* THE RECORDS
_ _ _ _ _

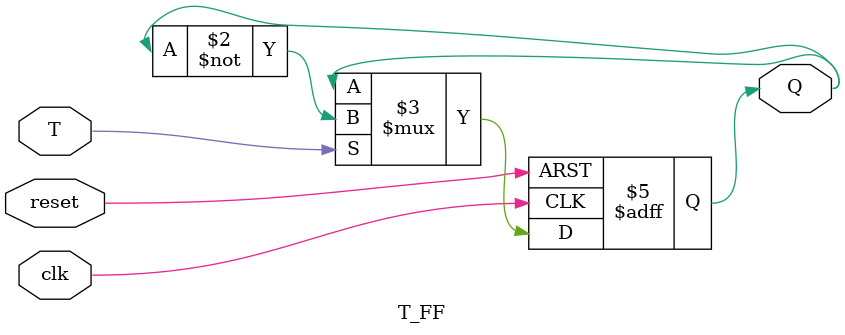
<source format=v>
module T_FF (
    input wire T,     // Entrada T
    input wire clk,   // Reloj
    input wire reset, // Señal de reset asincrónico
    output reg Q      // Salida Q
);

    always @(posedge clk or posedge reset) begin
        if (reset) begin
            Q <= 1'b0; // Reset, establece Q a 0
        end else begin
            if (T) begin
                Q <= ~Q; // Invierte Q en el flanco de subida del reloj si T es 1
            end
        end
    end

endmodule

</source>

_ _ _ _ _

* EXERCISE DETAILS
State the count of lines above containing the string "input", and add nothing to it.

* WRITTEN SOLUTION
3